*** DOCUMENT TEXT ***

There's a new paper out that looks at what effect having children has on a scientific, academic career. From the abstract:
We find that women are less likely to take tenure track positions in science, but the gender gap is entirely explained by fertility decisions. We find that in science overall, there is no gender difference in promotion to tenure or full professor after controlling for demographic, family, employer and productivity covariates and that in many cases, there is no gender difference in promotion to tenure or full professor even without controlling for covariates. However, family characteristics have different impacts on women's and men's promotion probabilities. Single women do better at each stage than single men, although this might be due to selection. Children make it less likely that women in science will advance up the academic job ladder beyond their early post-doctorate years, while both marriage and children increase men's likelihood of advancing.

The blogosphere is in a tizzy over this. (Here and here for instance.) It seems obvious to me that what this paper is really about is that choices have consequences.

I can hear the whining now, but Evil HR Lady, it says that men advance when they have children and women don't. It must be sexism! Bah! It must be who they chose to marry. My husband chose to marry someone who was more devoted to family than career. Therefore, when my income dropped by 50% after giving birth because I chose to work part time and give up my management responsibilities, he was not surprised. By me being at home, I'm able to take care of more household responsibilities, freeing up his time for work. If women want their responsibilities around the house lessened so they can devote more time to work, pick the right husband before reproducing. Don't whine about it after it's too late.

It's neither sexist nor unfair. It's a choice. There are consequences. Take a deep breath and deal with it.

4 comments:

ArtK said...

*** EXCERPTED RECORDS ***

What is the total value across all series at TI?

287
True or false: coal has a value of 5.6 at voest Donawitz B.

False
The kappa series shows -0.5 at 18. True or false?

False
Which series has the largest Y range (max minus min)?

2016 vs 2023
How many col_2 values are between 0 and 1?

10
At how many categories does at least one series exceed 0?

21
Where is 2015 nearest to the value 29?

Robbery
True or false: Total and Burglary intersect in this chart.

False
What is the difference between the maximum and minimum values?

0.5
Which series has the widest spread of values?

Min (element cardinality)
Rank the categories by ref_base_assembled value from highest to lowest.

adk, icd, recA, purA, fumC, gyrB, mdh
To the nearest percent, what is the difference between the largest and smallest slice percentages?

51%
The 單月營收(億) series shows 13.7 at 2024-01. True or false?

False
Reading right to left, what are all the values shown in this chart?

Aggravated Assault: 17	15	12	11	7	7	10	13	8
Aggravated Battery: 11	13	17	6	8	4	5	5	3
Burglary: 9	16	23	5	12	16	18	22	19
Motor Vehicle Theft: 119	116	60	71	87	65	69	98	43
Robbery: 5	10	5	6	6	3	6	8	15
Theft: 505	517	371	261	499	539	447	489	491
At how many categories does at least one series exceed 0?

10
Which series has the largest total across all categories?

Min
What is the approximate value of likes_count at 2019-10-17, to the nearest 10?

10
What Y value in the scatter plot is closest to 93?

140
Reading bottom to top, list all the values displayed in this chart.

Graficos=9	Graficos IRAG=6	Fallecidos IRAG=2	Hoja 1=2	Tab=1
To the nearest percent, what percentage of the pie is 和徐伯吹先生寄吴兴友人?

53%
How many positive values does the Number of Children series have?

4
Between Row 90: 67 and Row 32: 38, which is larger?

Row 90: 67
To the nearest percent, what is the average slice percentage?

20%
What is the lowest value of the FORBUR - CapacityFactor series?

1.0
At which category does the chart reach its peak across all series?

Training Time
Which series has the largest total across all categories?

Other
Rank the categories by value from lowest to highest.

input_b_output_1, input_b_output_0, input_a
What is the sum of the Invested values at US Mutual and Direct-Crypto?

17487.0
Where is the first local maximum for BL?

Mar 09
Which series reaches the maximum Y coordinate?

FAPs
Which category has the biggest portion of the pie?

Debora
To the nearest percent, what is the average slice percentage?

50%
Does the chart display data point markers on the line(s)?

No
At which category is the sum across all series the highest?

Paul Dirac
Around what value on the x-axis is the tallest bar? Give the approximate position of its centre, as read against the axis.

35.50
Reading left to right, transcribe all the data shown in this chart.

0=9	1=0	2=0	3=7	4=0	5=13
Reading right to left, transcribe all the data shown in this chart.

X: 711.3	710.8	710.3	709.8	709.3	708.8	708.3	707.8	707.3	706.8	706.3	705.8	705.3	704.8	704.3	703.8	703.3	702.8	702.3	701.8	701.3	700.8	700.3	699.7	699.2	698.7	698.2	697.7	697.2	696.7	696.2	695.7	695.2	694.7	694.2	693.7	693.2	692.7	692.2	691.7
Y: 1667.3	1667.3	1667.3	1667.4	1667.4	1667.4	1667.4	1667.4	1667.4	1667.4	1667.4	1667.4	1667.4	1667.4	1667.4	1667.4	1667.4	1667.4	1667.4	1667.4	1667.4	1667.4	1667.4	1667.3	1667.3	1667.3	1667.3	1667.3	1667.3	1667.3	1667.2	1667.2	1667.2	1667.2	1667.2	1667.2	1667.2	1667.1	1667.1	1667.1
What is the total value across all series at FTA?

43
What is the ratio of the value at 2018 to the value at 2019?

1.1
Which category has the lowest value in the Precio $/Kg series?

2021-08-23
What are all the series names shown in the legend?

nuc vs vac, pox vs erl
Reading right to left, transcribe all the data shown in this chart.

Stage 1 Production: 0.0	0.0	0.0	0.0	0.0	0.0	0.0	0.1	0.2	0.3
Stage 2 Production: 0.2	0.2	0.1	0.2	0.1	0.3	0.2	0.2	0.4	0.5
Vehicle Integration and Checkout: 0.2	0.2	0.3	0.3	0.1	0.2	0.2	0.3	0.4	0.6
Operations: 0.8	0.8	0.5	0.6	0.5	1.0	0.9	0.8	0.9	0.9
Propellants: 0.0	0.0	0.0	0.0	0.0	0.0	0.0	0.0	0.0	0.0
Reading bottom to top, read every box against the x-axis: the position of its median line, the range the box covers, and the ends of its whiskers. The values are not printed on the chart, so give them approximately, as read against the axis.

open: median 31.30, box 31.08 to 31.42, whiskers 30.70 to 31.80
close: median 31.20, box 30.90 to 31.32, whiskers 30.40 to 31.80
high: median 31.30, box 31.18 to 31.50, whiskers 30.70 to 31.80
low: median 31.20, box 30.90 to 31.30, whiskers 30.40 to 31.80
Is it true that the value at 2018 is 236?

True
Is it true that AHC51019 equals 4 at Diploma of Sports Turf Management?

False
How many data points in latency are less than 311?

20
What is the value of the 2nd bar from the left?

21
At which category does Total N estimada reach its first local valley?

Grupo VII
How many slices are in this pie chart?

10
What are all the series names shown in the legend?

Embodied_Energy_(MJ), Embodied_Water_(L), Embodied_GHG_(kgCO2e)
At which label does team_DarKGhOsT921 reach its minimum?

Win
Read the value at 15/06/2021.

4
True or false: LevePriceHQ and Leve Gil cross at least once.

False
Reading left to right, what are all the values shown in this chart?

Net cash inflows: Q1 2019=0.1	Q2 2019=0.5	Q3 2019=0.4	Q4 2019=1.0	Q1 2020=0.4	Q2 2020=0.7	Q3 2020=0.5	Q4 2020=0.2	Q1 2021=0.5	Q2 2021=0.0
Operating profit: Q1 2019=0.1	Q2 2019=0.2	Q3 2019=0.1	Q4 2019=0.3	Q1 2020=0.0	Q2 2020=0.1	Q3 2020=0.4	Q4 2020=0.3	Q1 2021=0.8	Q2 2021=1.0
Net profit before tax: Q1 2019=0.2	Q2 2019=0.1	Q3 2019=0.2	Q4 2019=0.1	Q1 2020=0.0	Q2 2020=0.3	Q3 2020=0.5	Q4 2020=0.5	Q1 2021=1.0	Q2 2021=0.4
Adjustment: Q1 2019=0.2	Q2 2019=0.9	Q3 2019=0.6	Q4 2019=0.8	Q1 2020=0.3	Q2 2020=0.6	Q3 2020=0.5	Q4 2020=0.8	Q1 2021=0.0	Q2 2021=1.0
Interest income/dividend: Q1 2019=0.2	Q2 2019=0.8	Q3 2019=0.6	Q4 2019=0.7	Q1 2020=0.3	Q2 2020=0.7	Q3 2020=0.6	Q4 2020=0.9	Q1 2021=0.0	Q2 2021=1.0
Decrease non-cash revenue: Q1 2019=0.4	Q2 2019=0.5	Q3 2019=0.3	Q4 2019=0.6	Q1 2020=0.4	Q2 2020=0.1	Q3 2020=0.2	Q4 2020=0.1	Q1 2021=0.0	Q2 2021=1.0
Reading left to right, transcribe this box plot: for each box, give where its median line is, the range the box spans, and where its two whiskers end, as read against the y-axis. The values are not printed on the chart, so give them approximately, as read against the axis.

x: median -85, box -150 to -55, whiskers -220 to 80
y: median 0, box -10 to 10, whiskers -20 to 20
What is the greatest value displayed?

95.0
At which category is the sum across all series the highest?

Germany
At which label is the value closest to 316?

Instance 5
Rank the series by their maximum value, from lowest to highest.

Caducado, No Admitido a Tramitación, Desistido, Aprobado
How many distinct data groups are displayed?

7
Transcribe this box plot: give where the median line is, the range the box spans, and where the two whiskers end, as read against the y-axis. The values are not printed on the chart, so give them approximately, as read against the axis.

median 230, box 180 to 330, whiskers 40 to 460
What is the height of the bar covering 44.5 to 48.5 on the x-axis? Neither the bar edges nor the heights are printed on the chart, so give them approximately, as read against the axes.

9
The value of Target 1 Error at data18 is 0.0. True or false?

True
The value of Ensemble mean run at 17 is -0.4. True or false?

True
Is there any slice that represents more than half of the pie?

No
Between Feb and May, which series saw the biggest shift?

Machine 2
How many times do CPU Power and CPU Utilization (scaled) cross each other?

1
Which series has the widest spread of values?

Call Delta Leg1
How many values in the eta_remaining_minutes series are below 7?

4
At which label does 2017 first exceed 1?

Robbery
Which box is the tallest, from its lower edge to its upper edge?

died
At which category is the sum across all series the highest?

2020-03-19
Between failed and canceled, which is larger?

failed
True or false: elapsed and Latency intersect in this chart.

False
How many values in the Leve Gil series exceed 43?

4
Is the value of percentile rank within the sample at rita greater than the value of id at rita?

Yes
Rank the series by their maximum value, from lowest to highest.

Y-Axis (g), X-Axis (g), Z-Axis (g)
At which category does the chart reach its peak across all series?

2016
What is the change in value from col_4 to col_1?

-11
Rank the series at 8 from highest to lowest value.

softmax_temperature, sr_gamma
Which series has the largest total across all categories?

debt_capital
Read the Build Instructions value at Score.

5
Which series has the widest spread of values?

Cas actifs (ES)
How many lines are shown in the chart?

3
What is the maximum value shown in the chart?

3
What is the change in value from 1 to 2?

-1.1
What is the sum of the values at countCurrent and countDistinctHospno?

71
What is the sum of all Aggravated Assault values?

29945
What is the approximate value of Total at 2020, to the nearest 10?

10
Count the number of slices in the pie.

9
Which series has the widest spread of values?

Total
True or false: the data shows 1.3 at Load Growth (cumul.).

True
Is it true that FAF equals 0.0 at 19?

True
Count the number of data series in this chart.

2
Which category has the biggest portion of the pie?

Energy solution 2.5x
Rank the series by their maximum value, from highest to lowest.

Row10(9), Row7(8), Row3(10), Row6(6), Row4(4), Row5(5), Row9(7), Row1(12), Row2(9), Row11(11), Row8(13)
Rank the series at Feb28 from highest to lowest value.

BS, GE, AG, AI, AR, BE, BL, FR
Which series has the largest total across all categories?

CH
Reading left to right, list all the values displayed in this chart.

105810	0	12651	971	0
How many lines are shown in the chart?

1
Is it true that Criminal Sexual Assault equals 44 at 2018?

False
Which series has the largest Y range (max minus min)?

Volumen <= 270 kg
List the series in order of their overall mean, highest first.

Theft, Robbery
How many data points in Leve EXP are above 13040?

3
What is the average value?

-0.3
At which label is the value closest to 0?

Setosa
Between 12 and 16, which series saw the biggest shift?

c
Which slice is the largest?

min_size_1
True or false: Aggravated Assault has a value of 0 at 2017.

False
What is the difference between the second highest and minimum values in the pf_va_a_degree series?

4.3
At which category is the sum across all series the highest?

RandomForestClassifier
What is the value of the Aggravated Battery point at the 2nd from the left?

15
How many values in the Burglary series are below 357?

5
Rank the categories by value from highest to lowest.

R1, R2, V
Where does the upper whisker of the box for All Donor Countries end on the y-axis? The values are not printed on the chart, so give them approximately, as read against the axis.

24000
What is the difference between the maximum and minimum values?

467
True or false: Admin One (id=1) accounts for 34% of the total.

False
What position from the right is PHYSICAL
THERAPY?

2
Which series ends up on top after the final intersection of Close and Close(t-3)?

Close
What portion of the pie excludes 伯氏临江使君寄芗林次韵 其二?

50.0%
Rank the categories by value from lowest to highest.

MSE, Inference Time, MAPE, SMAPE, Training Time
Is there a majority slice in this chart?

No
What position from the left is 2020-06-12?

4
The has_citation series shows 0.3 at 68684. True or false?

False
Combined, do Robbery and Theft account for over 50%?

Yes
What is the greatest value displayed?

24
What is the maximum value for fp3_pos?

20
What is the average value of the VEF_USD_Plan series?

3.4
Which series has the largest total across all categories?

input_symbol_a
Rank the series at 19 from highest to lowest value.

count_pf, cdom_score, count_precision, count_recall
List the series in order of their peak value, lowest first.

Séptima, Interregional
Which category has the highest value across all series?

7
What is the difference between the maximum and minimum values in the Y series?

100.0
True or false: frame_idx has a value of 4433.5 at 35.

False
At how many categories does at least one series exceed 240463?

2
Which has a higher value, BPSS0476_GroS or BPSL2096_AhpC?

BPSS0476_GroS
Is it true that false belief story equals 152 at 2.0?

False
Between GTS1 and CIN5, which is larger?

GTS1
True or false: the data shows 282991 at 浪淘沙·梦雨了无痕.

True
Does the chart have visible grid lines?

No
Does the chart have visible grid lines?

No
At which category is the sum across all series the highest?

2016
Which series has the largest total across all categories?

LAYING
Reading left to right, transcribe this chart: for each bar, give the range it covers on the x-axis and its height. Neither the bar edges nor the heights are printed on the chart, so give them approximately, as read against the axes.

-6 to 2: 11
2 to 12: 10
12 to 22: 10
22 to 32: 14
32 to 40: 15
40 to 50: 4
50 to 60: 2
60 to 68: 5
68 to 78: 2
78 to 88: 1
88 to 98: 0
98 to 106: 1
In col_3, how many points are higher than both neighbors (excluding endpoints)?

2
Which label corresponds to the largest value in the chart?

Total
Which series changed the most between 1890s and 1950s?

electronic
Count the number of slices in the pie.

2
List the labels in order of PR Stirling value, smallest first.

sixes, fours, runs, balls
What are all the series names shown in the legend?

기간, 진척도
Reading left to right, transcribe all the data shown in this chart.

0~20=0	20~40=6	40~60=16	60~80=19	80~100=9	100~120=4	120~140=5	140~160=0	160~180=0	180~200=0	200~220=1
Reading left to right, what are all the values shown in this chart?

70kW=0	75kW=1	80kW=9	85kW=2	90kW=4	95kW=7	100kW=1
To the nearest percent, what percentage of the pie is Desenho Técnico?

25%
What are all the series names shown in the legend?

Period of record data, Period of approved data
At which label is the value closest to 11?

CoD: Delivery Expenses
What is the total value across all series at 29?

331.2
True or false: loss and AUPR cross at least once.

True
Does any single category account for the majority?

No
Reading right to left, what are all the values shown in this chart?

***

▶ [WHAT YOU NEED TO DO]:
**a.** In the blog post about children and academic careers, by how much did the author's income drop after giving birth?
**b.** Pick up the blog post about children and academic careers from its last line and keep writing.
The stored items aren't needed here.

▶ [RESULTS OF THE EXERCISE]:
**a.** It dropped by 50%.

**b.**
I have to disagree with you on this one. If two people make the same choice and get different consequences, and the only difference between them is their gender, then this is the definition of sexist.

Your analogy of going to work part time is inapt. That was a second choice, entirely independent of your choice to have children. For this to apply to the situations in the paper, you would have to show that the women who were subject of the study also made that second choice to work less.

King Billy's favourite said...

There is also the effect (I can't find the surveys, but I know they have been done) that women taking a few years' gap due to children (or other care issues) earn less / get promoted less. Well, you would say, of course, as this woman has less experience. That may be so, but at some piont, extra years in a job doesn't make for extra experience anymore, although this may be different for different jobs. Time is a great equaliser.

Anonymous said...

I wonder if there have been any studies regarding the differences in pay between men who make the decision to stay home and those who don't. Or studies comparing the income and promotions of men who make the decision to be a stay at home dad/someone with a reduced schedule with women who do the same.

she said: said...

"I have to disagree with you on this one. If two people make the same choice and get different consequences,"

This is almost impossible in the real world to quantify. Two applicants almost never have exactly the same skills or education. Others things also play out such as impression prejedice.